Quick/Review: Robert Darnton, The Case for Books (2009)

by Anthony Mandal

The Case for Books: Past, Present, and Future, first published last year in hardback and last month in paperback, is a retrospective collection of essays by Darnton written over the last thirty years, and published principally in the New York Review of Books, but also in other journals such as Daedalus and the Chronicle of Higher Education. Divided into three sections—Future, Present and Past—the collection of linked essays begins with an interrogative piece focused on the Google Books digitization initiative and its potential impact for scholars and readers worldwide in the rapidly changing world of new media. The book continues with essays that focus on the opportunities supplied through the emergent world of digital economies over the last fifteen years. The final section offers some interesting insights into the politics of textual conservation (and how they may have failed dismally in the post-war era), as well as the value of book history and bibliography in sounding the depths of textual uncertainty, effortlessly bringing Shakespeare, commonplace books and Voltaire into his ruminations.
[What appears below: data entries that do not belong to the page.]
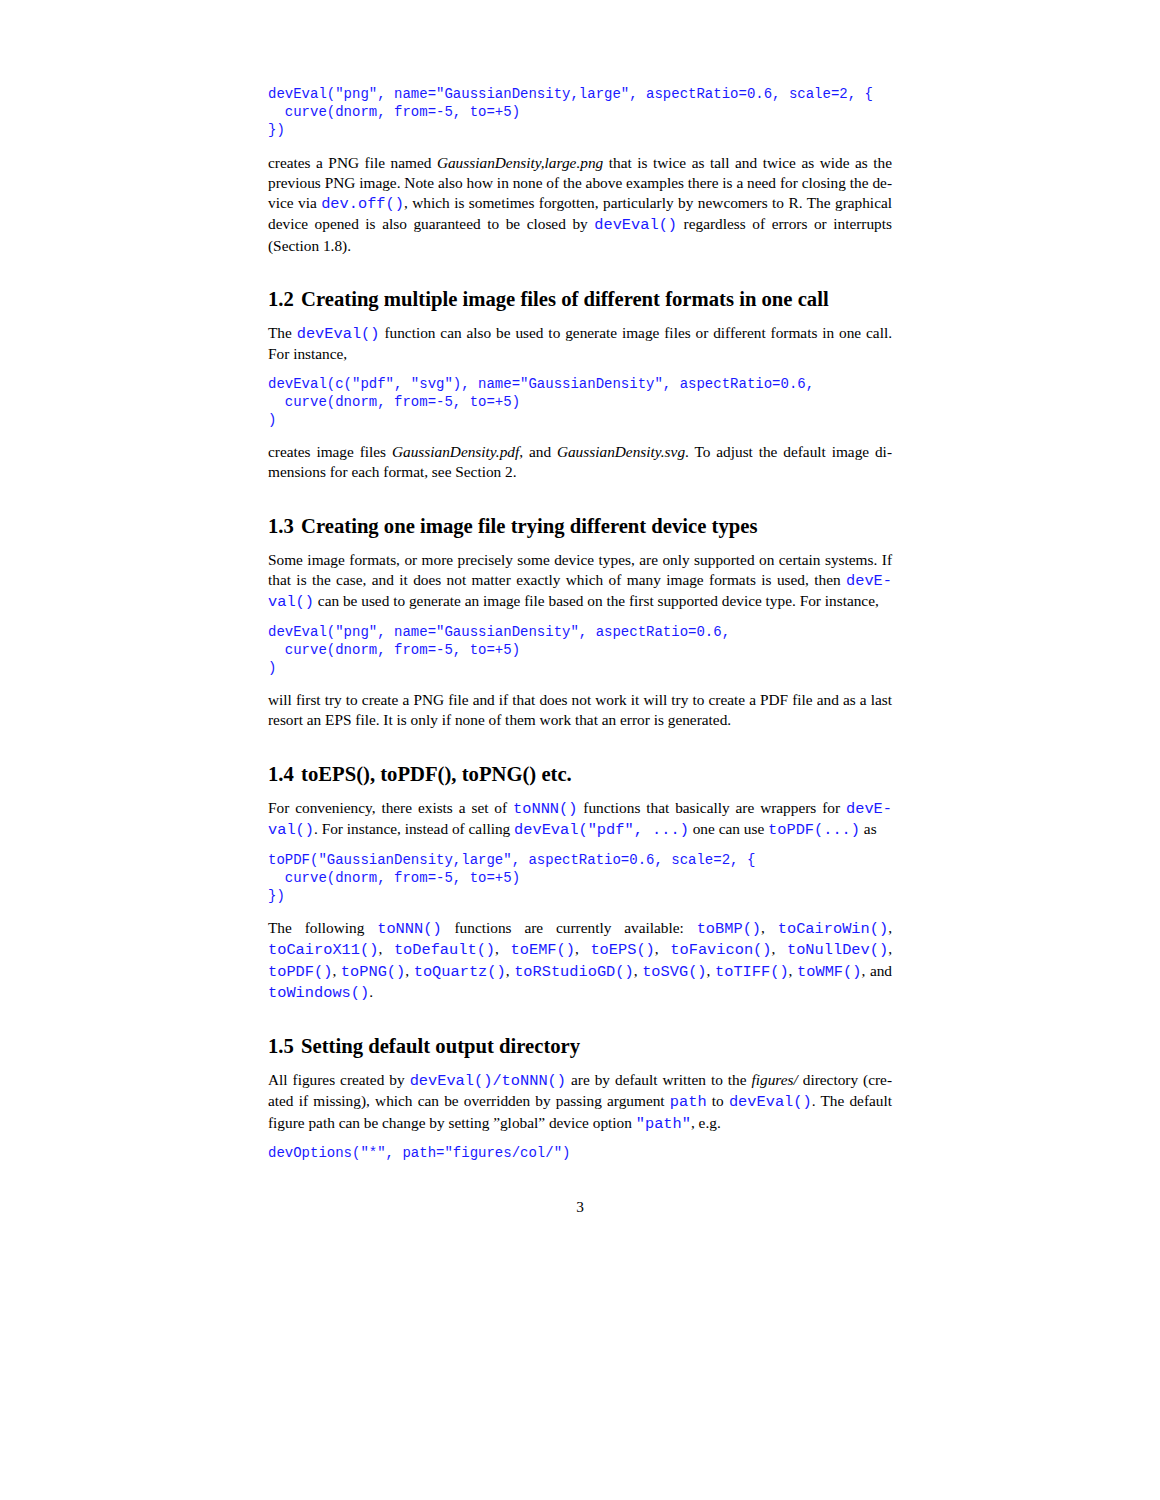devEval("png", name="GaussianDensity,large", aspectRatio=0.6, scale=2, {
  curve(dnorm, from=-5, to=+5)
})
creates a PNG file named GaussianDensity,large.png that is twice as tall and twice as wide as the previous PNG image. Note also how in none of the above examples there is a need for closing the device via dev.off(), which is sometimes forgotten, particularly by newcomers to R. The graphical device opened is also guaranteed to be closed by devEval() regardless of errors or interrupts (Section 1.8).
1.2 Creating multiple image files of different formats in one call
The devEval() function can also be used to generate image files or different formats in one call. For instance,
devEval(c("pdf", "svg"), name="GaussianDensity", aspectRatio=0.6,
  curve(dnorm, from=-5, to=+5)
)
creates image files GaussianDensity.pdf, and GaussianDensity.svg. To adjust the default image dimensions for each format, see Section 2.
1.3 Creating one image file trying different device types
Some image formats, or more precisely some device types, are only supported on certain systems. If that is the case, and it does not matter exactly which of many image formats is used, then devEval() can be used to generate an image file based on the first supported device type. For instance,
devEval("png", name="GaussianDensity", aspectRatio=0.6,
  curve(dnorm, from=-5, to=+5)
)
will first try to create a PNG file and if that does not work it will try to create a PDF file and as a last resort an EPS file. It is only if none of them work that an error is generated.
1.4 toEPS(), toPDF(), toPNG() etc.
For conveniency, there exists a set of toNNN() functions that basically are wrappers for devEval(). For instance, instead of calling devEval("pdf", ...) one can use toPDF(...) as
toPDF("GaussianDensity,large", aspectRatio=0.6, scale=2, {
  curve(dnorm, from=-5, to=+5)
})
The following toNNN() functions are currently available: toBMP(), toCairoWin(), toCairoX11(), toDefault(), toEMF(), toEPS(), toFavicon(), toNullDev(), toPDF(), toPNG(), toQuartz(), toRStudioGD(), toSVG(), toTIFF(), toWMF(), and toWindows().
1.5 Setting default output directory
All figures created by devEval()/toNNN() are by default written to the figures/ directory (created if missing), which can be overridden by passing argument path to devEval(). The default figure path can be change by setting ”global” device option "path", e.g.
devOptions("*", path="figures/col/")
3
Darnton provides a persuasive and nuanced discourse on issues relating to history of the book and, more crucially perhaps, our own present negotiations with textuality. Although this book amounts in many ways to a polemical text, it is nevertheless self-aware polemic and Darnton charts a cautious course between criticism and sympathy in his essays, constructing a dialogic text in many ways. This is a must-read for literary scholars, book historians and anyone interested in the ways in which our response to textuality is shaped by material and economic concerns that we may overlook in our usual responses.